TASK INPUT section start

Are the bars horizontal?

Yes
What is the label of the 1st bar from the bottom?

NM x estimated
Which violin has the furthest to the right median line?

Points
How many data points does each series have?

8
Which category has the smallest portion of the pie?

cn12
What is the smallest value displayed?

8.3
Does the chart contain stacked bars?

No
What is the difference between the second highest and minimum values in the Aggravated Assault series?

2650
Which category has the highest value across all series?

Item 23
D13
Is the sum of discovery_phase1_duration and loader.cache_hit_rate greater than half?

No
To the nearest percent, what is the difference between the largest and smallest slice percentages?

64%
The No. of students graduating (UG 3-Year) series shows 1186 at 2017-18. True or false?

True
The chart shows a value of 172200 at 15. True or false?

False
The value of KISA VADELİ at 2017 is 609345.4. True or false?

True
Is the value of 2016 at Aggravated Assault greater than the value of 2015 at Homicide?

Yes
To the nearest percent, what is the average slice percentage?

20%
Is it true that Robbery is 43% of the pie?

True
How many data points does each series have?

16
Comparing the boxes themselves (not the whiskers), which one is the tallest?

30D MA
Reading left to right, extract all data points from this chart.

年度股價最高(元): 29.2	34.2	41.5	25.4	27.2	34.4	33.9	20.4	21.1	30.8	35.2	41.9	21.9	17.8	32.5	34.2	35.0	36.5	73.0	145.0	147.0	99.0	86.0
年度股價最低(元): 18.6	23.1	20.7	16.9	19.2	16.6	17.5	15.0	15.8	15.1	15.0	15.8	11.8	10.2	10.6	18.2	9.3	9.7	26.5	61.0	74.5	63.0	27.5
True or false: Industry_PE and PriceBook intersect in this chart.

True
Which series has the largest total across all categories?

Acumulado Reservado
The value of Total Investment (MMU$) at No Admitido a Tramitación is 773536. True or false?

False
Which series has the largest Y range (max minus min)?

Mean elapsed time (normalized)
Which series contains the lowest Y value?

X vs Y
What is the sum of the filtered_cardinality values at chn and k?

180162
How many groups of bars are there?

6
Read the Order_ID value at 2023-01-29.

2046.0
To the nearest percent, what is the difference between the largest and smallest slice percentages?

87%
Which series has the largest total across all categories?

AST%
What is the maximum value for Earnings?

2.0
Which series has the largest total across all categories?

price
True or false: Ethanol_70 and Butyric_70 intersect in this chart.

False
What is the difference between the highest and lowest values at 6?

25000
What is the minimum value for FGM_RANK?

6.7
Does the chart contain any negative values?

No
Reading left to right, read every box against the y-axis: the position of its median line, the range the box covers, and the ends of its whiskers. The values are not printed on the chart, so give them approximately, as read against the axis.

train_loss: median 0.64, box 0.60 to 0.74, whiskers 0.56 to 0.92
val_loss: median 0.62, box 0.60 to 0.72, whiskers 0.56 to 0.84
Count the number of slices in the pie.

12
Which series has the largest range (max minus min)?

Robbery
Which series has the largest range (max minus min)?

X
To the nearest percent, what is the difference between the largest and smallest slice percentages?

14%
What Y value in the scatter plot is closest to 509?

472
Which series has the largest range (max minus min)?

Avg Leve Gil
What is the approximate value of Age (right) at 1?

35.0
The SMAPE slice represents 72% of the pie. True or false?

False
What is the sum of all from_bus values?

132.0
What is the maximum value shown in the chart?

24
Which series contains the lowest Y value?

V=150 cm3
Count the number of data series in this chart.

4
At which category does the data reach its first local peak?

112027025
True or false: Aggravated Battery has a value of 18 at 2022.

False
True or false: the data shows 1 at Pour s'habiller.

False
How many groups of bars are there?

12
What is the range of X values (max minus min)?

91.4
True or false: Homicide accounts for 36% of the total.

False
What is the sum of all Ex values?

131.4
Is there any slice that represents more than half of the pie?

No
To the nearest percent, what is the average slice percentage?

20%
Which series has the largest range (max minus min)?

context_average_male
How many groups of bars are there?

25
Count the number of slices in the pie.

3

TASK INPUT section end

WORK TASK –
Copy out every row above, character for character, with no changes.

TASK OUTPUT –
Are the bars horizontal?

Yes
What is the label of the 1st bar from the bottom?

NM x estimated
Which violin has the furthest to the right median line?

Points
How many data points does each series have?

8
Which category has the smallest portion of the pie?

cn12
What is the smallest value displayed?

8.3
Does the chart contain stacked bars?

No
What is the difference between the second highest and minimum values in the Aggravated Assault series?

2650
Which category has the highest value across all series?

Item 23
D13
Is the sum of discovery_phase1_duration and loader.cache_hit_rate greater than half?

No
To the nearest percent, what is the difference between the largest and smallest slice percentages?

64%
The No. of students graduating (UG 3-Year) series shows 1186 at 2017-18. True or false?

True
The chart shows a value of 172200 at 15. True or false?

False
The value of KISA VADELİ at 2017 is 609345.4. True or false?

True
Is the value of 2016 at Aggravated Assault greater than the value of 2015 at Homicide?

Yes
To the nearest percent, what is the average slice percentage?

20%
Is it true that Robbery is 43% of the pie?

True
How many data points does each series have?

16
Comparing the boxes themselves (not the whiskers), which one is the tallest?

30D MA
Reading left to right, extract all data points from this chart.

年度股價最高(元): 29.2	34.2	41.5	25.4	27.2	34.4	33.9	20.4	21.1	30.8	35.2	41.9	21.9	17.8	32.5	34.2	35.0	36.5	73.0	145.0	147.0	99.0	86.0
年度股價最低(元): 18.6	23.1	20.7	16.9	19.2	16.6	17.5	15.0	15.8	15.1	15.0	15.8	11.8	10.2	10.6	18.2	9.3	9.7	26.5	61.0	74.5	63.0	27.5
True or false: Industry_PE and PriceBook intersect in this chart.

True
Which series has the largest total across all categories?

Acumulado Reservado
The value of Total Investment (MMU$) at No Admitido a Tramitación is 773536. True or false?

False
Which series has the largest Y range (max minus min)?

Mean elapsed time (normalized)
Which series contains the lowest Y value?

X vs Y
What is the sum of the filtered_cardinality values at chn and k?

180162
How many groups of bars are there?

6
Read the Order_ID value at 2023-01-29.

2046.0
To the nearest percent, what is the difference between the largest and smallest slice percentages?

87%
Which series has the largest total across all categories?

AST%
What is the maximum value for Earnings?

2.0
Which series has the largest total across all categories?

price
True or false: Ethanol_70 and Butyric_70 intersect in this chart.

False
What is the difference between the highest and lowest values at 6?

25000
What is the minimum value for FGM_RANK?

6.7
Does the chart contain any negative values?

No
Reading left to right, read every box against the y-axis: the position of its median line, the range the box covers, and the ends of its whiskers. The values are not printed on the chart, so give them approximately, as read against the axis.

train_loss: median 0.64, box 0.60 to 0.74, whiskers 0.56 to 0.92
val_loss: median 0.62, box 0.60 to 0.72, whiskers 0.56 to 0.84
Count the number of slices in the pie.

12
Which series has the largest range (max minus min)?

Robbery
Which series has the largest range (max minus min)?

X
To the nearest percent, what is the difference between the largest and smallest slice percentages?

14%
What Y value in the scatter plot is closest to 509?

472
Which series has the largest range (max minus min)?

Avg Leve Gil
What is the approximate value of Age (right) at 1?

35.0
The SMAPE slice represents 72% of the pie. True or false?

False
What is the sum of all from_bus values?

132.0
What is the maximum value shown in the chart?

24
Which series contains the lowest Y value?

V=150 cm3
Count the number of data series in this chart.

4
At which category does the data reach its first local peak?

112027025
True or false: Aggravated Battery has a value of 18 at 2022.

False
True or false: the data shows 1 at Pour s'habiller.

False
How many groups of bars are there?

12
What is the range of X values (max minus min)?

91.4
True or false: Homicide accounts for 36% of the total.

False
What is the sum of all Ex values?

131.4
Is there any slice that represents more than half of the pie?

No
To the nearest percent, what is the average slice percentage?

20%
Which series has the largest range (max minus min)?

context_average_male
How many groups of bars are there?

25
Count the number of slices in the pie.

3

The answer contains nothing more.